▶ _HOW TO COMPLETE THIS TASK_: Wherever a line in the records contains the word "Rendered", return that line.

▶ _DATA RECORDS_:
┌──

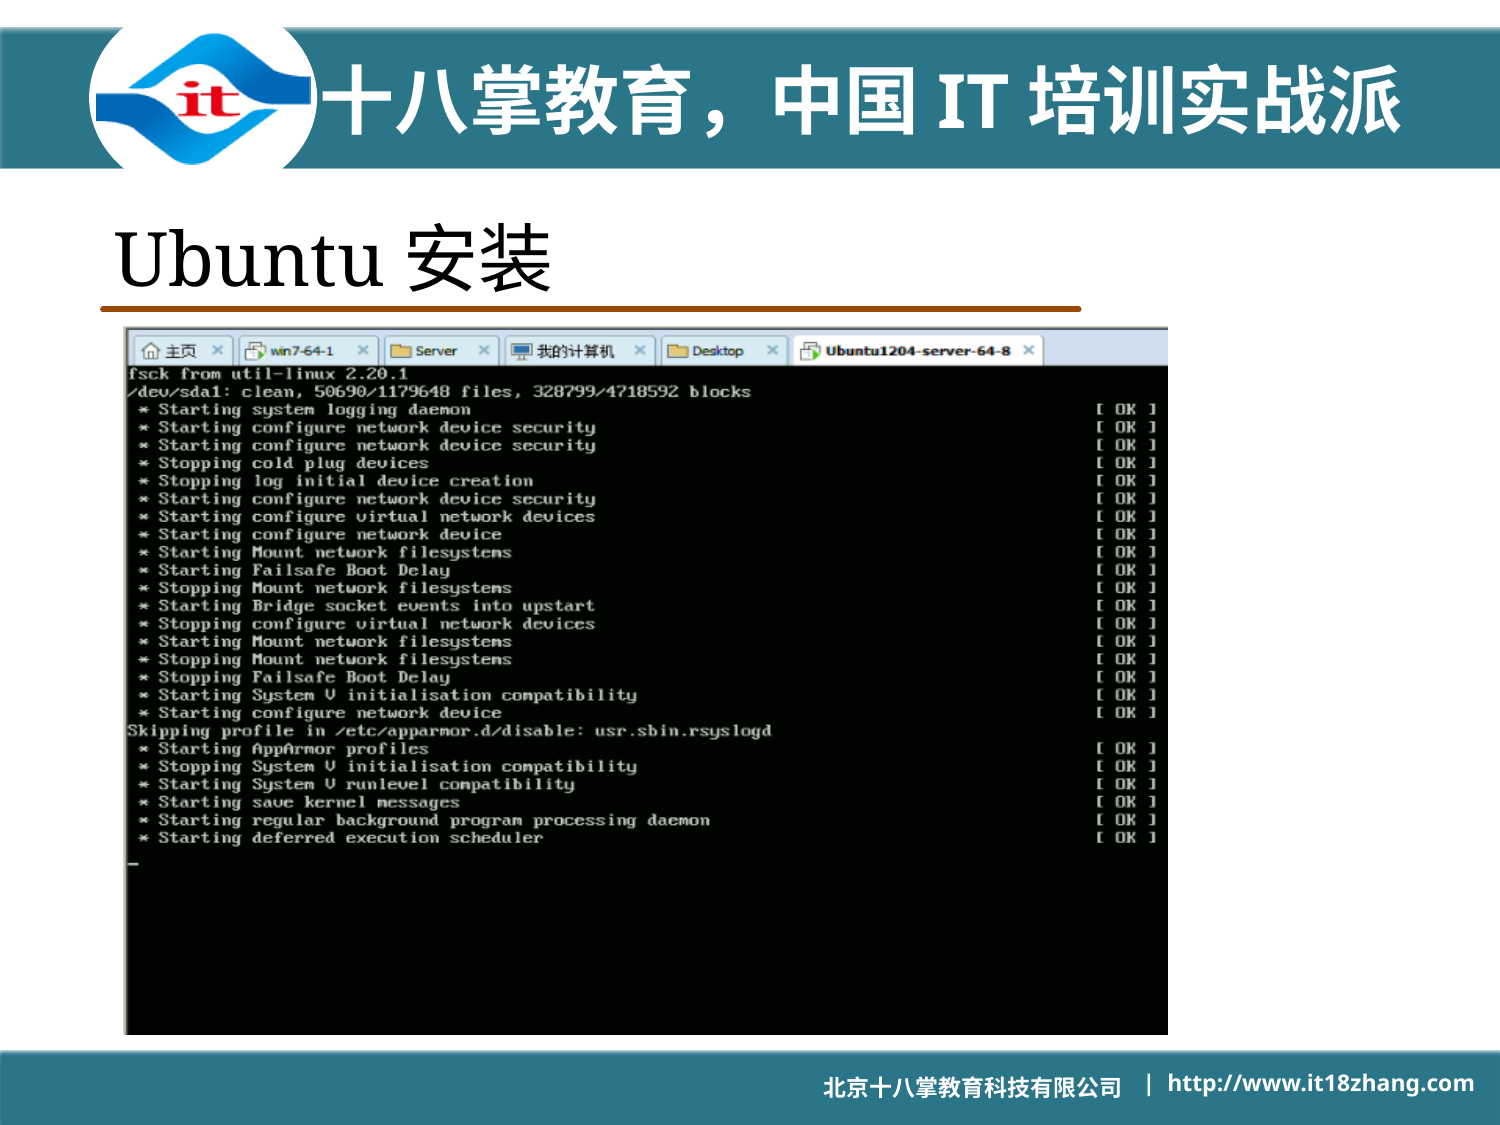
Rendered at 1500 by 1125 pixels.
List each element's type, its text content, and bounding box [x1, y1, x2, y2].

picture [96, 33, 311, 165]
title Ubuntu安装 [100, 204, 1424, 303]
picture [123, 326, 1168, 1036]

└──
┌──

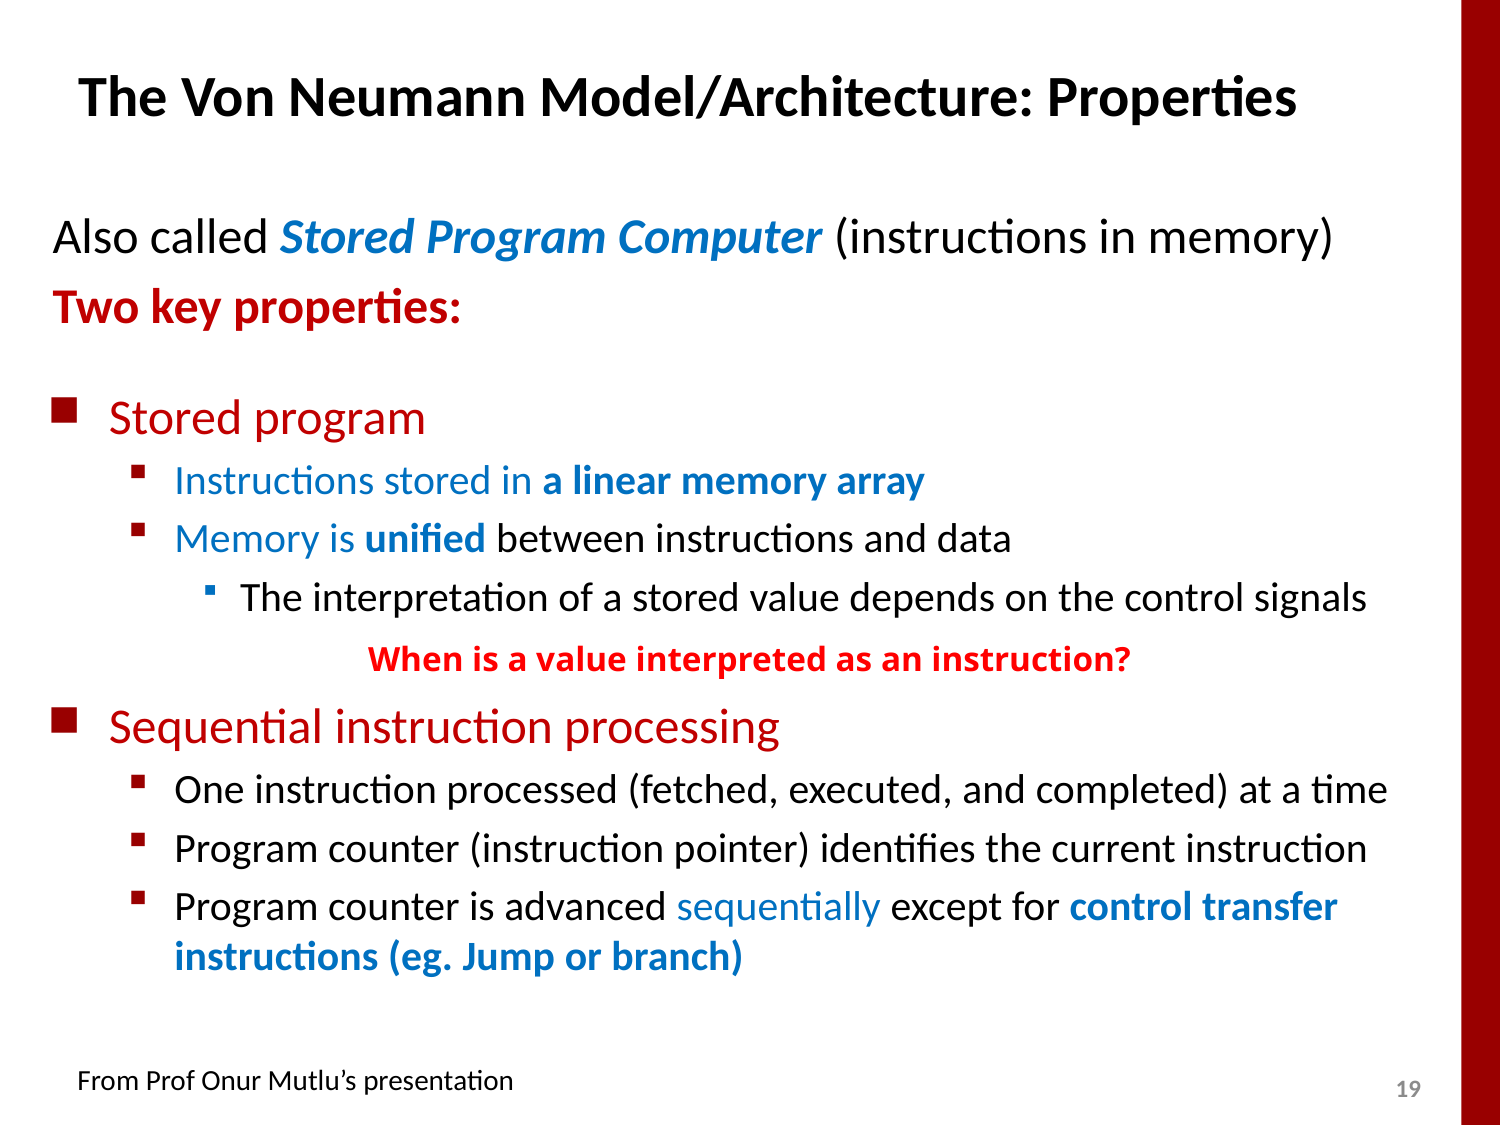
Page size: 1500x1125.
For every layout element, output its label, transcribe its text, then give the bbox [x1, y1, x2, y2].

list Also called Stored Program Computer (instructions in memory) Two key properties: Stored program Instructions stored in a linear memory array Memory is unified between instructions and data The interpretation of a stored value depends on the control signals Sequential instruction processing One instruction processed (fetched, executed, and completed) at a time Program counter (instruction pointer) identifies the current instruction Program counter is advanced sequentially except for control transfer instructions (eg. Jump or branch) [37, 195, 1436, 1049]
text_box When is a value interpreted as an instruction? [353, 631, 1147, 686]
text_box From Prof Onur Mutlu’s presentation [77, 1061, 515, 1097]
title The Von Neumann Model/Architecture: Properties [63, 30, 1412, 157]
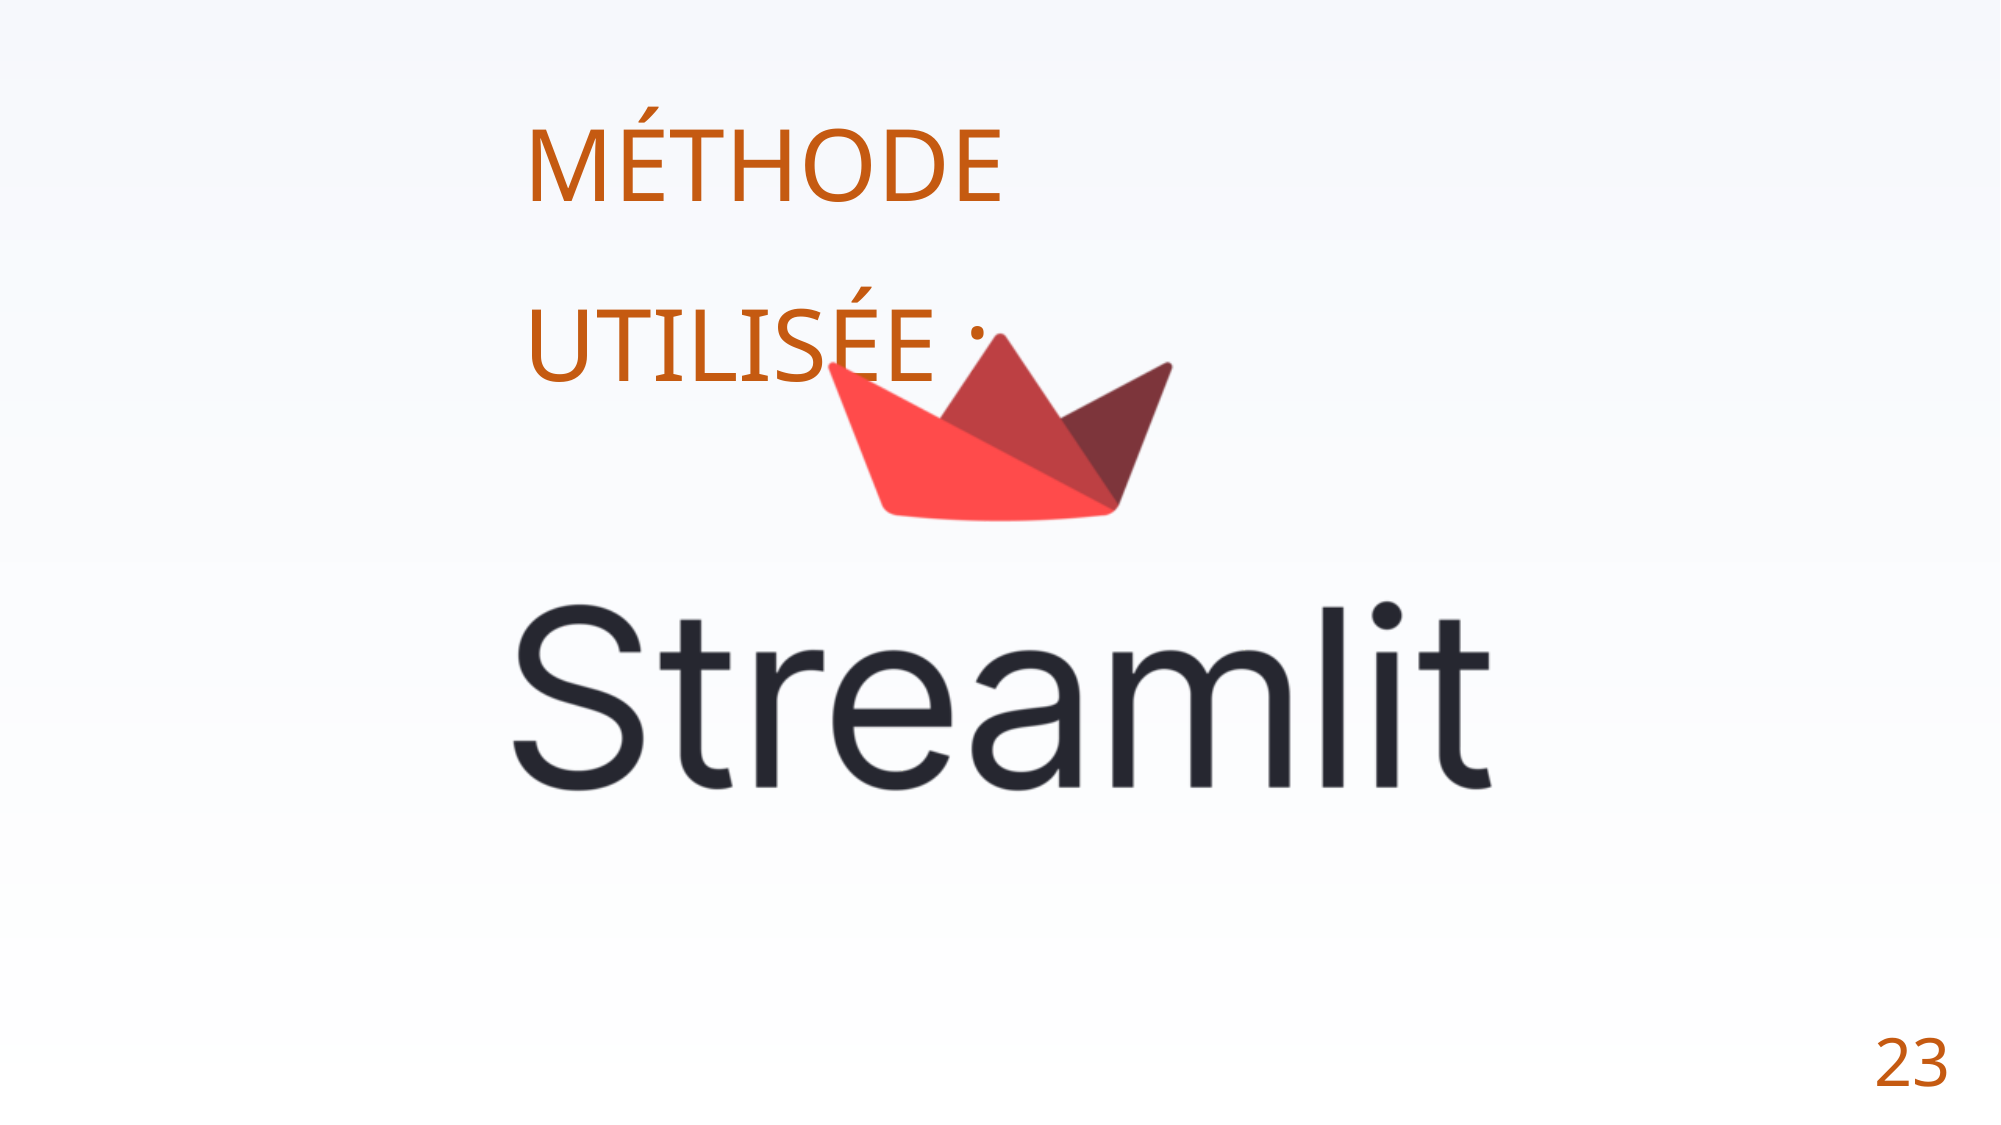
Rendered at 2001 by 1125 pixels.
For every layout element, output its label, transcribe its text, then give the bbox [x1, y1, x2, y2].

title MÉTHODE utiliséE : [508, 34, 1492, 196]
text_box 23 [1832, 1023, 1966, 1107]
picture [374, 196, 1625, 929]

└──
┌──

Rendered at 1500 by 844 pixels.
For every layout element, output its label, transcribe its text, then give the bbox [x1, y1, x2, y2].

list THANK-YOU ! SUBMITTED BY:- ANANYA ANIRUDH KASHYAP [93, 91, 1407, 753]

└──

▶ _RESULT BELOW_:
Rendered at 1500 by 1125 pixels.
Rendered at 2001 by 1125 pixels.
Rendered at 1500 by 844 pixels.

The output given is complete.